**TEXT UNDER STUDY**
================================
Fair enough, so just minus 6 tries, easy = 64 x 14 = 896 floors
Determined means to decide or resolve. The problem never states how egg breaking is done, AKA we can only assume that the egg might break, so 896 floors would be our safest bet. Like you stated above, however this is still a far cry from 137,979
I think you got how this kata works, but you still have not shown your reasoning about why any of the answers you gave above are really the maximum.
I encourage you to come up with a more systematic way of calculating the maximum number of floors, instead of just saying random stuff without showing the reason why you calculated like this.
Well 896 would accurately be the maximum. This is backed up my the math and reasoning listed in previous comments.
If you are calling into question why would I divide the floors by half when determining exact floor. This is simple, by dividing the floors in half you have a equal chance of determining whether the floor is above or below. if we had 8 eggs to work with we could clear 128 floor sections
But again, 137,979 is no where near 896
That only makes sense in some special cases. I'll leave figuring out the details to you.
Also, not really a second question because I'm asking about your reasoning as a whole, but why did you multiply by 14? Why is multiplying the right thing to do? Why is multiplying by one more than the number of tries minus the number of eggs right? That's still unexplained.
I ask for your reasoning, your thought process, on this: Why would you consider what you proposed to be the optimal strategy?
I am sure that 896 is not the maximum. There are ways to accurately work with more floors. But unless you explain your reason I cannot really even begin to explain it to you because I don't know where you did wrong. Do understand that even if what you wrote may look obvious to yourself, to me it's just putting the numbers in the question together in a random way, because I have no idea what you are thinking.
You're not really explaining it to me either. You just need to, as said, think more systematically.
================================
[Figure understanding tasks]
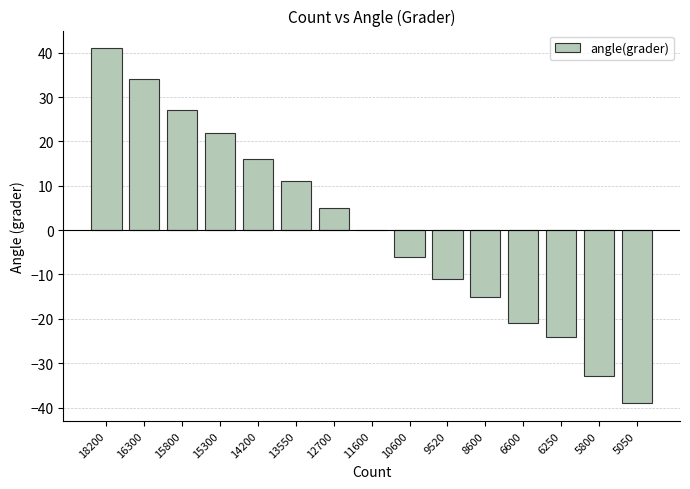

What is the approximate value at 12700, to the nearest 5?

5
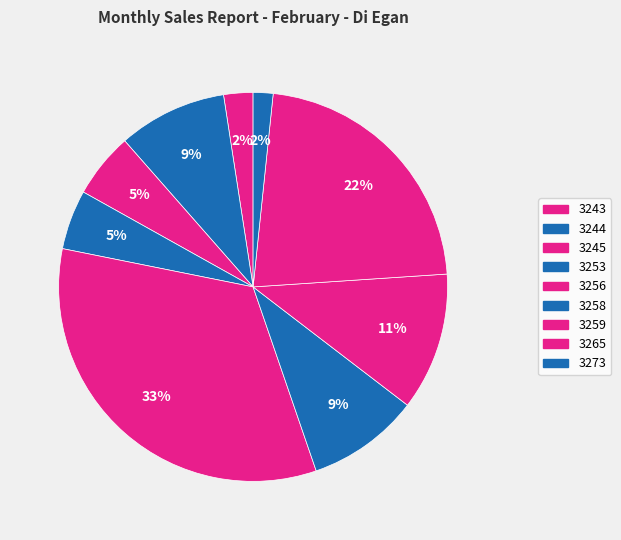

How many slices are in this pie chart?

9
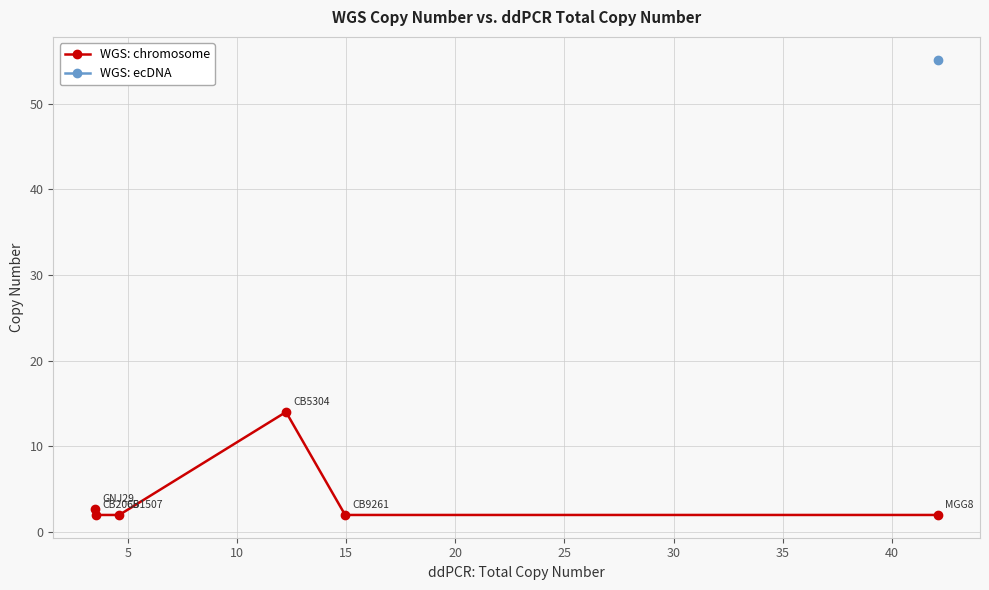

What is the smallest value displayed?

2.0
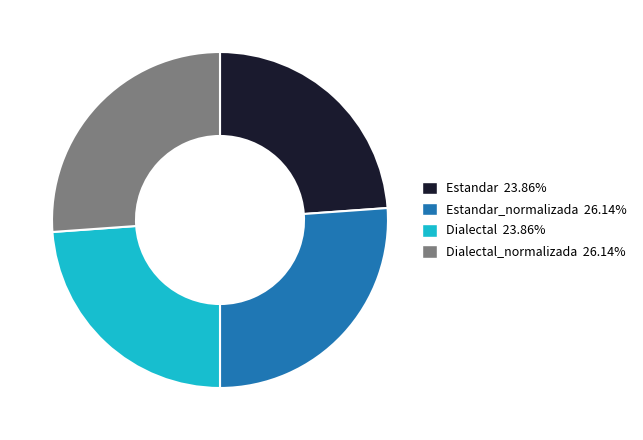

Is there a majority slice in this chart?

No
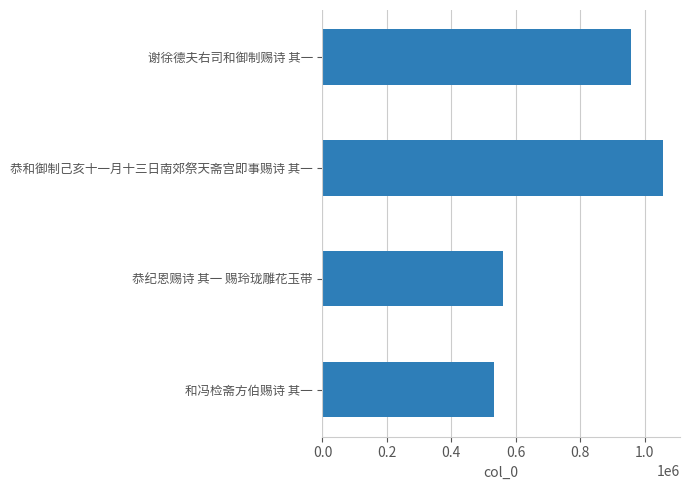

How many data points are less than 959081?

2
================================
**TASKS FOR THIS EXERCISE**
(A) In the egg-drop thread, how many floor sections does one poster say could be cleared with 8 eggs?
(B) Pick out each line in the rows that contains the word "What".

**REPLIES**
(A) 128 floor sections.

(B)
What is the approximate value at 12700, to the nearest 5?
What is the smallest value displayed?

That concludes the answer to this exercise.